Notwithstanding the aforementioned claims on loyalty, my loyalty is suspended in event of Sun rising in the east.
“Notwithstanding” is perhaps one of the best weapons in the arsenal of any person associated with legal profession or has come in touch with it. It has tremendous powers of diluting all what has been said, written and agreed upon. It has superior powers of negation. It can negate your existence in a court of law, let alone your claim or pleading. Governments world over, especially those who adopted the British legal system, use it to remind their respective citizens of their lowly status and their (government’s) own exalted status in the laws they enact. It is the only word, in a legal document, that separates powerful from the weak, and government from its citizens. The private corporations use it to harass the private individuals. The private individual uses it to harass a weaker private individual.
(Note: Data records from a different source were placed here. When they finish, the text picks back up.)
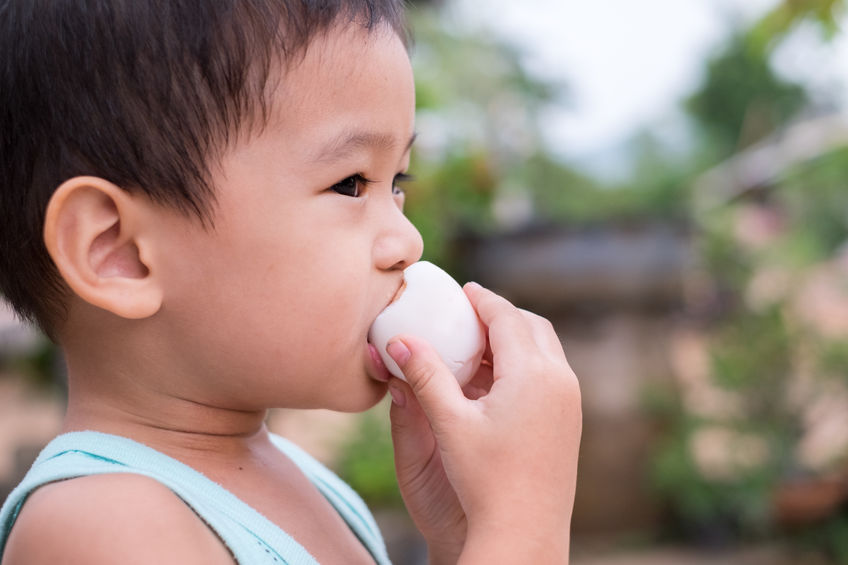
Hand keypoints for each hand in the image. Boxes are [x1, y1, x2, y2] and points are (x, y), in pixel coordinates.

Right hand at [387, 283, 581, 563]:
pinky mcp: (570, 420)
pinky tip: (495, 380)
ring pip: (544, 349)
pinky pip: (549, 373)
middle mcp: (560, 381)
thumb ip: (424, 376)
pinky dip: (524, 362)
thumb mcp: (449, 424)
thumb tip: (396, 339)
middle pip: (531, 326)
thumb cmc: (485, 481)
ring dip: (514, 338)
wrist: (525, 533)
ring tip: (477, 344)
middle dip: (500, 314)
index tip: (463, 290)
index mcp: (533, 374)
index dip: (483, 300)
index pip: (507, 318)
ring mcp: (570, 402)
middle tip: (468, 313)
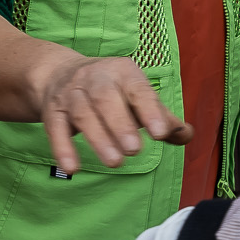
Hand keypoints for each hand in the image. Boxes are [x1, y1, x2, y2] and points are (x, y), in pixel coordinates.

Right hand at [33, 53, 190, 174]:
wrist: (60, 73)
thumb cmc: (111, 91)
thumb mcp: (137, 96)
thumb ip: (162, 118)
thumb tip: (187, 135)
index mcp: (123, 72)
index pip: (138, 89)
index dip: (149, 109)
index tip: (161, 133)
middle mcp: (95, 77)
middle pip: (105, 98)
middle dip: (120, 124)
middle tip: (134, 150)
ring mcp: (71, 93)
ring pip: (82, 113)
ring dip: (97, 138)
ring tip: (115, 162)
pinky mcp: (53, 110)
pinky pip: (55, 128)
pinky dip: (62, 147)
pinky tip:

I have always been curious about this word, about its origins and about its current use as a weapon of mass fraudulence by stronger parties in a contract. Well, Oxford Dictionary tells its origins from Late Middle English as: from not + withstanding, present participle of withstand, on the pattern of Old French non obstant ‘not providing an obstacle to’. From the definition, it does appear that when the word was first introduced, it was done with a noble intent. “Not providing an obstacle”: does sound like a noble intent. However, the legal vultures latched on to this word, and juxtaposing it with right words in a legal document turned the intended meaning of the word on its head. The word is now an obstacle in itself, not just a purveyor or non-purveyor of obstacle.
Instead of creating exceptions to the rules, this word has come to be used to define a new rule in any contract that will dilute all other rules under special circumstances. The circumstances, for example, as special as whenever a bird flaps its wings. Instead of subordinating provisions, the word has come to subordinate the weaker. I am guilty of using this word. However, I use it sparingly. Most of the time when I “use” it, it is to interpret a clause [that has this] of any act passed by a country’s government.
I know normal humans being don’t use this word. This blog post is just me indulging in catharsis for number of times I have used this word, and also about reminding myself that I can always do better than using the word “notwithstanding”.